Most striking and important is the gap between informed and mass populations. Four years ago, it was just nine percentage points. In 2016, the disparity was 12, the highest ever recorded by the survey. Informed groups were bullish, but mass populations reported trust levels below 50 percent. They also said they were more likely to trust people like themselves than a CEO. When 2017 results are released, I suspect the gap will have widened even more.

For other signals of revolution, look no further than the ballot box. Despite numerous exhortations from the likes of International Monetary Fund officials and U.S. President Barack Obama, voters in the United Kingdom could not be persuaded to reject Brexit. “Today, too many people in positions of power behave as though they have more in common with international elites than with the people down the road, the people they employ, the people they pass on the street,” Teresa May, the new British prime minister, declared a few months after the vote in what rings as a recrimination of Davos Man. “But if you believe you are a citizen of the world, you are a citizen of nowhere. You don’t understand what citizenship means.”

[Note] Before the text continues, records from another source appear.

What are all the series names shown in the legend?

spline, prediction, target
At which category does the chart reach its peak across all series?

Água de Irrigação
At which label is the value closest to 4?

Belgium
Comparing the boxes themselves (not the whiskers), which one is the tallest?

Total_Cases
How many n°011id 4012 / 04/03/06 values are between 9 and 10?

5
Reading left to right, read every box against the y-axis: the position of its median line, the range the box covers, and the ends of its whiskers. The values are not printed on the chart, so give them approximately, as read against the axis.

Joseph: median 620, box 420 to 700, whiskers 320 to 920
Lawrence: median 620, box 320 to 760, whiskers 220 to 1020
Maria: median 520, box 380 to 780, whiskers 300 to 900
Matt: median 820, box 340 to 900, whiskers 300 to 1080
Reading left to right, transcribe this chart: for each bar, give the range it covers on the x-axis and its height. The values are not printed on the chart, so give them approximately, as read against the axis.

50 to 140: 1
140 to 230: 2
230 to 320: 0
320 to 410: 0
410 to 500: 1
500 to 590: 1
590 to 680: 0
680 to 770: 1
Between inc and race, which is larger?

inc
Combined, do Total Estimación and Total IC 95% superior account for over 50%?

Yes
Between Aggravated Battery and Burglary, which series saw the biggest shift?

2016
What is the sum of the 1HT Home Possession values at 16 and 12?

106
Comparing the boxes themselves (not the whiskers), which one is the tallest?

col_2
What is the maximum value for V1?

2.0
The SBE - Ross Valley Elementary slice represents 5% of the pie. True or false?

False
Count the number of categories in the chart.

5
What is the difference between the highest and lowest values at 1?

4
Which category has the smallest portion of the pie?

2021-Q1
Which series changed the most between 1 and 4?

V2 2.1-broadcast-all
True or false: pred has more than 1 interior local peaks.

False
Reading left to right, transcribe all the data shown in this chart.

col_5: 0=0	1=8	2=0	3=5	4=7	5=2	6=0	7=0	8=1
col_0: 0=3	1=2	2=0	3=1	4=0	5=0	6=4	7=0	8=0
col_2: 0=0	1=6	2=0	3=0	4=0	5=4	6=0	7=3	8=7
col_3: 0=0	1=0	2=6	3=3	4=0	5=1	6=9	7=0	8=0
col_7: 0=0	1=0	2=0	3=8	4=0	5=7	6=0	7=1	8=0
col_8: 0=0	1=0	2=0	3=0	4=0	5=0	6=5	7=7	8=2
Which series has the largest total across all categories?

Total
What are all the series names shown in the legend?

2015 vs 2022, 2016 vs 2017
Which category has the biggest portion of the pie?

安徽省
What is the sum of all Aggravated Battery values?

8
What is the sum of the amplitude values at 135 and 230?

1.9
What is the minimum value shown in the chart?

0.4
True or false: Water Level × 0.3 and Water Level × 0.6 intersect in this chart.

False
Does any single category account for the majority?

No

Then came the U.S. presidential election. Elites were so sure Hillary Clinton would win that PaddyPower, a betting platform, paid out “winnings” to people who had gambled on the former secretary of state’s future before ballots were even cast. The confidence was driven partly by Clinton’s polling numbers, but it also reflected a collective disbelief that voters would ever choose the crude nationalism displayed by Donald Trump’s campaign.

Of course, voters did. And while Trump is nominally a Republican and certainly ranks in the wealthy set, his worldview has proved directly opposed to that of Davos Man: The president-elect wants to erect trade barriers, reduce immigration, and meddle in corporate decisions. He does not just want to “Make America Great Again.” He wants to put America, himself, and his allies first.

Similar ideas are spreading across continental Europe. In December, 59 percent of Italian voters rejected a set of constitutional reforms proposed by Prime Minister Matteo Renzi, forcing him to resign; as with Brexit, this seemed to represent a howl of rage against globalization. When voters went to the polls in Austria the same day that Italians did, they chose between a right-wing populist and a former Green Party chief. Centrists, who had dominated the country’s politics in the recent past, were knocked out in an earlier vote. The Netherlands has Geert Wilders. France has Marine Le Pen. Nationalists are getting louder and more popular in Germany, too.

What could send the pendulum swinging back toward the surety of progress — toward everything Davos Man represents? It would require slashing income inequality; making governments more transparent, deft, and accountable; curbing migration flows; boosting economic growth and employment; making corporate giants and banks less powerful; and narrowing the information gap between elites and everyone else. That’s a wildly tall order, though. Don’t bet on it happening anytime soon — not when the Middle East is slipping deeper into conflict, advancing technology continues to wipe out swaths of middle-class jobs, people keep being uprooted by disasters and shrinking opportunities, and aging populations make it hard to unleash dynamic growth.

At the very least, the elites who fall under the banner of Davos Man can take a small collective step by showing more humility: a recognition that they do not have exclusive rights to — nor are they always right about — the future. As Tony Blair, former prime minister of the United Kingdom, noted during a December conference in Washington, D.C., leaders must take seriously the unease of their citizens. “People are insecure and anxious,” Blair said. “They see their communities and societies around them changing.”

Turkeys do not vote for Christmas, as they say, and elites are never going to reject the promise of globalization, in 2017 or any other year. But to stop the trust gap from widening and the ballot-box revolt from spreading and getting nastier, they need to use their resources, including their swanky gathering in the Swiss Alps, to talk hard truths. Otherwise, Davos Man may face a frosty death.

In the meantime, he should brace for a turbulent year. We all should.